_Task directions_
Reproduce, unchanged, the lines between the one holding "9: (413, 574)" and the last line of the records, including both ends, but no pictures.

Items from a dataset
=== Section Start ===

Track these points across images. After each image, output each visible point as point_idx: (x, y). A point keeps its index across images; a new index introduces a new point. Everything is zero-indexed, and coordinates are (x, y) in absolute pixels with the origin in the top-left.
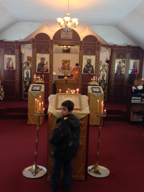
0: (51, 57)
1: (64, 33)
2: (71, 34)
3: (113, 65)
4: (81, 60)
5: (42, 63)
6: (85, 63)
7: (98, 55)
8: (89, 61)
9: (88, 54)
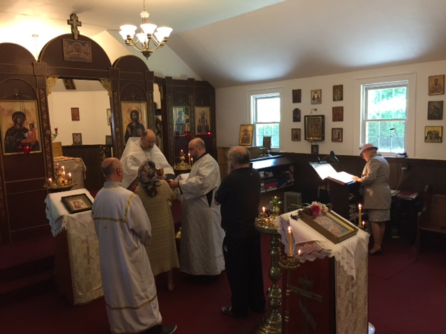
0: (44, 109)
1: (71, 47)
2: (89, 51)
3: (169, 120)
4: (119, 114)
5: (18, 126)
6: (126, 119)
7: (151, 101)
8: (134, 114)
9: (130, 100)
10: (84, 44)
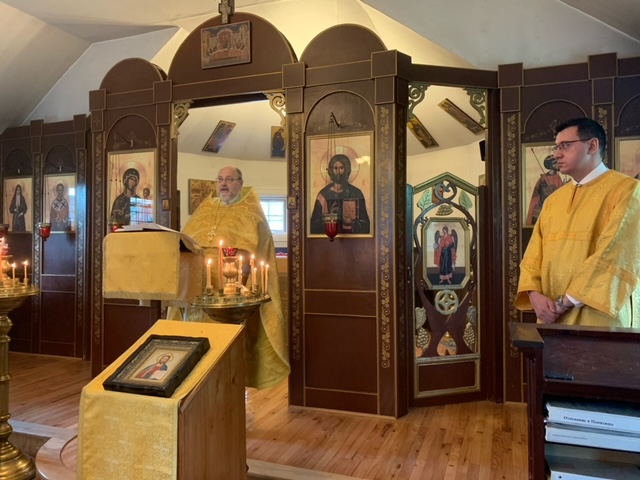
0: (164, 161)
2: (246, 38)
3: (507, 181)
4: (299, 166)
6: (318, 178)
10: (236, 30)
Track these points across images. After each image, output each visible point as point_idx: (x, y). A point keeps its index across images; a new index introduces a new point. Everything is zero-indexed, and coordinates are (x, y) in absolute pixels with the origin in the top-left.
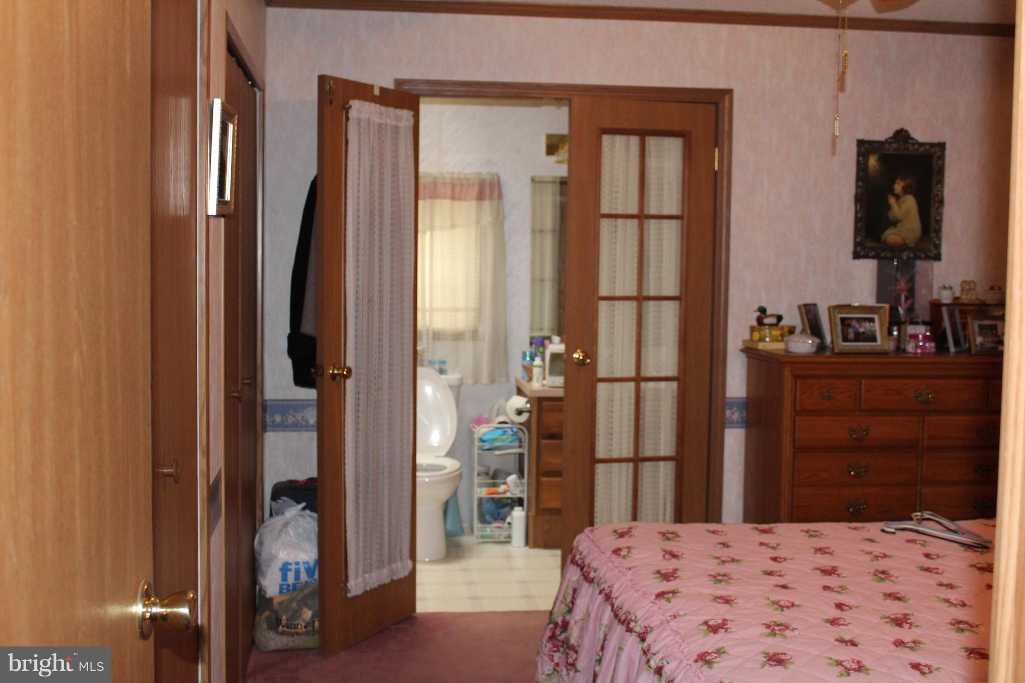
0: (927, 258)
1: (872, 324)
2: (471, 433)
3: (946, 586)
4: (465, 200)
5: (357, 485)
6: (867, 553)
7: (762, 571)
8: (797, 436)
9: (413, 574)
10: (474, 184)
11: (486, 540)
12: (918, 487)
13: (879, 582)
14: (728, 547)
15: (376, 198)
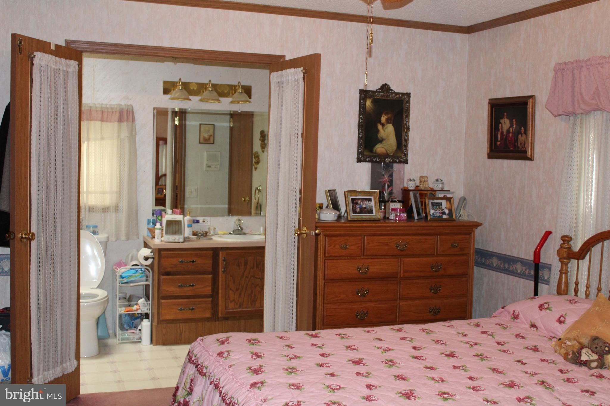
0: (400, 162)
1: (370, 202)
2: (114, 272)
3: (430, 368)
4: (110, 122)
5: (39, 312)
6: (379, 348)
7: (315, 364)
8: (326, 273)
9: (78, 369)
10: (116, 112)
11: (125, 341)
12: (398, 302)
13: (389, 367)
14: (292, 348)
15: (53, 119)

=== Section End ===

_Response to the task_
9: (413, 574)
10: (474, 184)
11: (486, 540)
12: (918, 487)
13: (879, 582)
14: (728, 547)
15: (376, 198)
0: (400, 162)
1: (370, 202)
2: (114, 272)
3: (430, 368)
4: (110, 122)
5: (39, 312)
6: (379, 348)
7: (315, 364)
8: (326, 273)
9: (78, 369)
10: (116, 112)
11: (125, 341)
12: (398, 302)
13: (389, 367)
14: (292, 348)
15: (53, 119)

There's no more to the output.